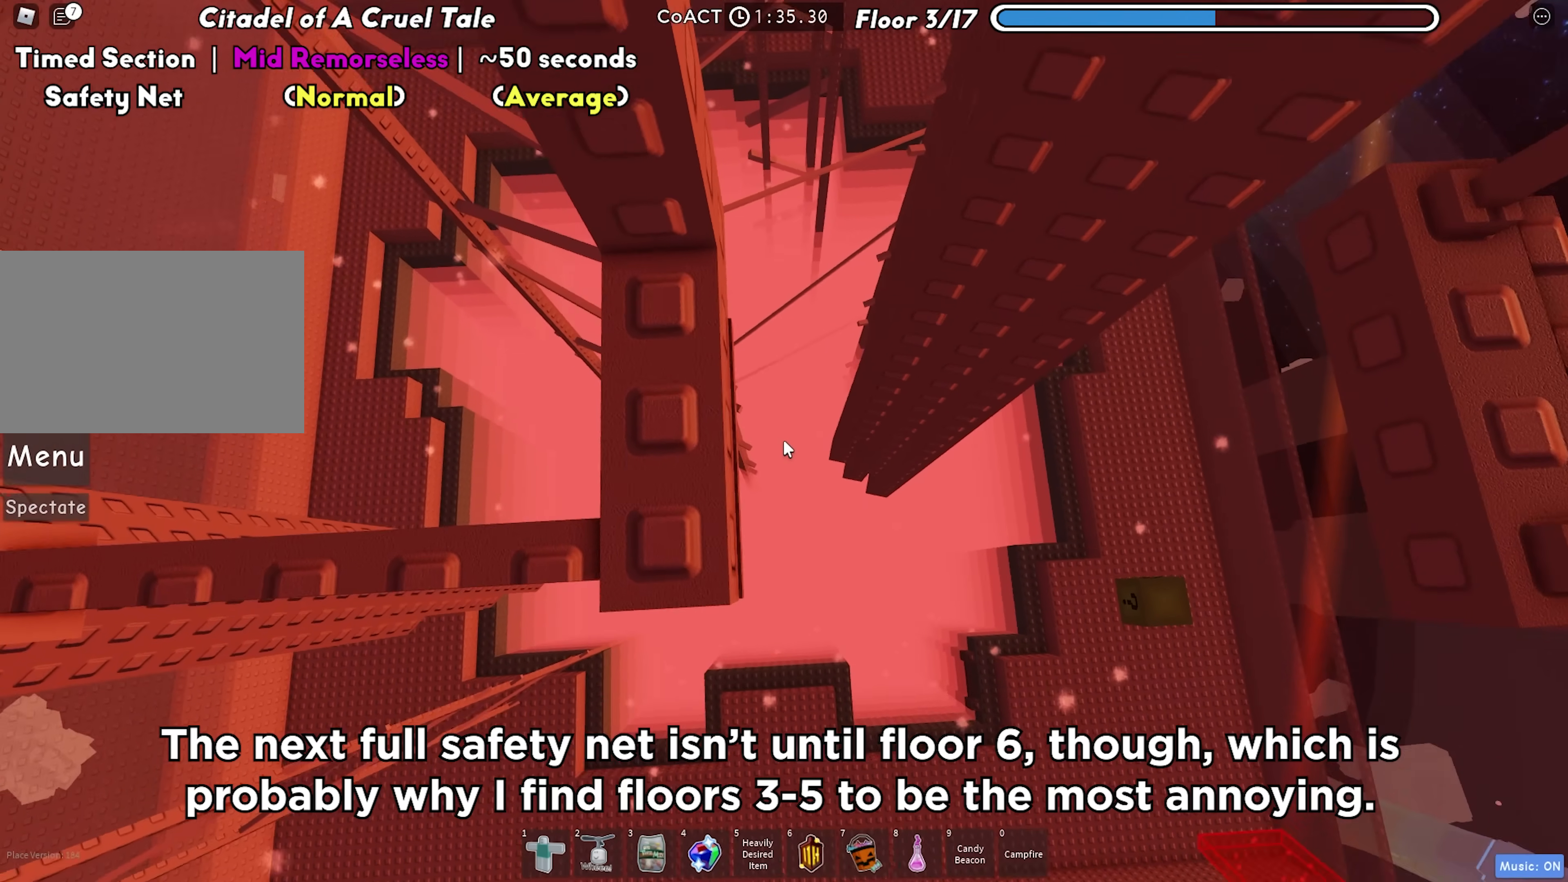
{"keys": [], "events": [[50, "w", "down"], [150, "w", "up"]]}
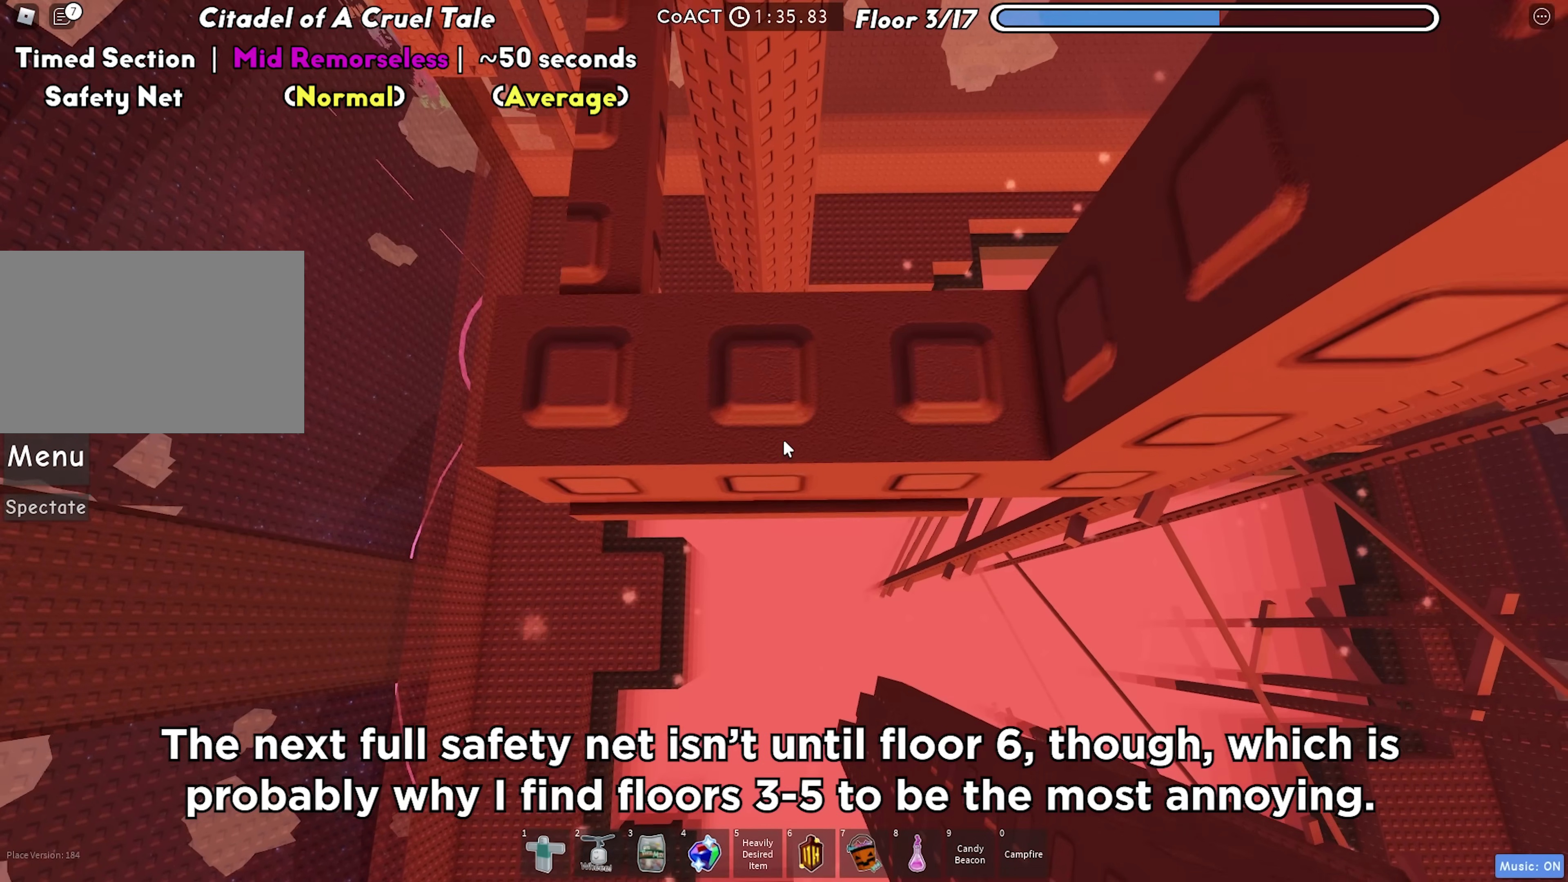
{"keys": [], "events": [[183, "s", "down"], [267, "s", "up"]]}
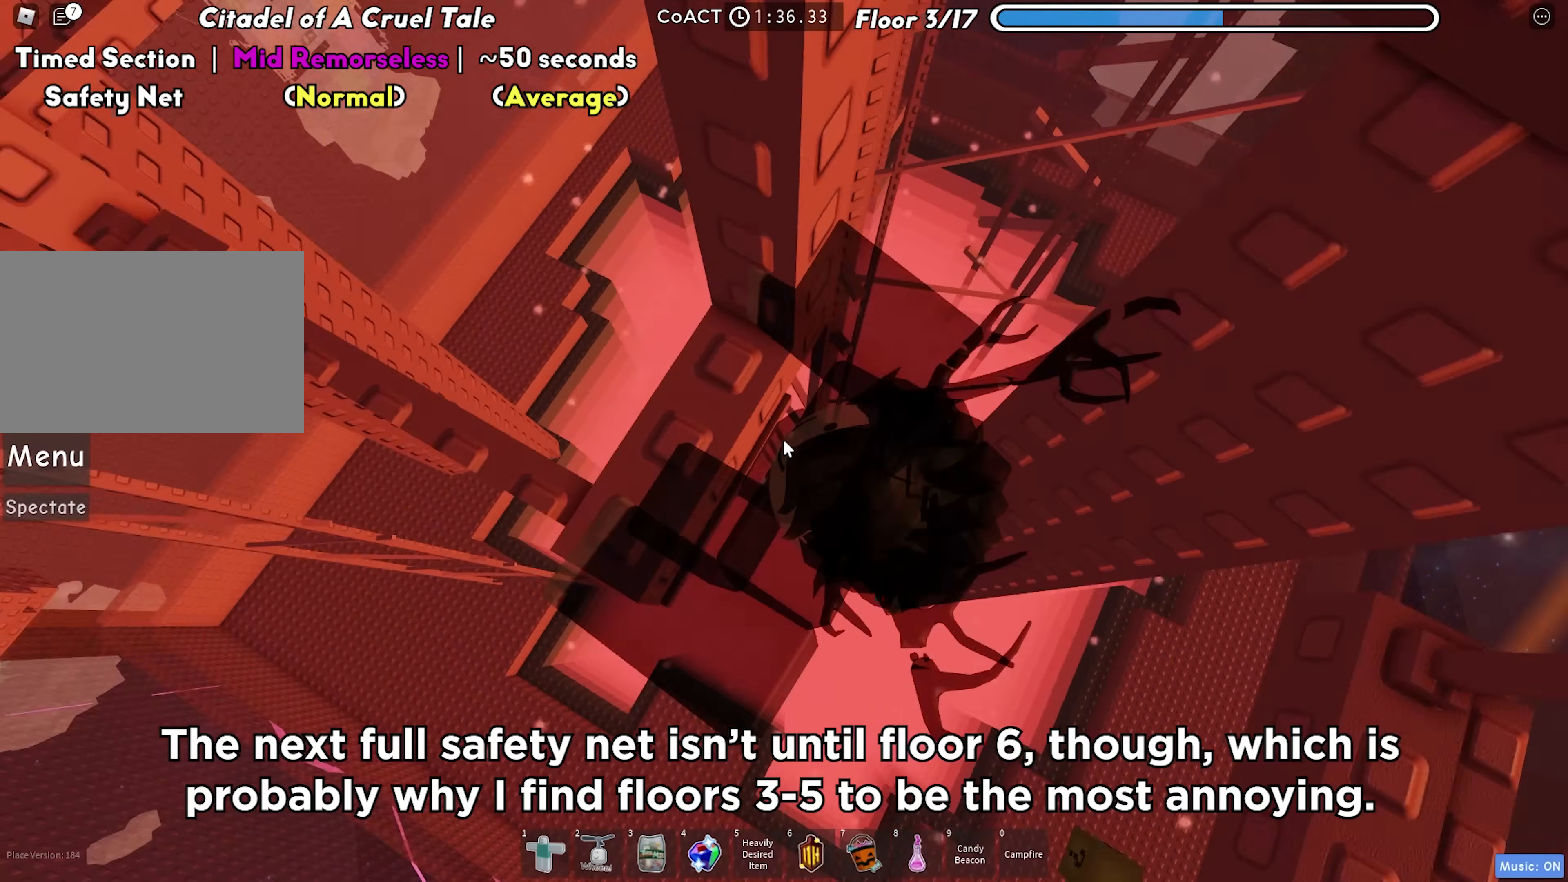
{"keys": [], "events": [[167, "space", "down"], [183, "d", "down"], [200, "shift", "down"], [317, "space", "up"], [367, "shift", "up"], [483, "d", "up"]]}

_TASK_. Go through the listing above and retype each line exactly, apart from the pictures.

_ANSWER FOR THE TASK_.
{"keys": [], "events": [[50, "w", "down"], [150, "w", "up"]]}
{"keys": [], "events": [[183, "s", "down"], [267, "s", "up"]]}
{"keys": [], "events": [[167, "space", "down"], [183, "d", "down"], [200, "shift", "down"], [317, "space", "up"], [367, "shift", "up"], [483, "d", "up"]]}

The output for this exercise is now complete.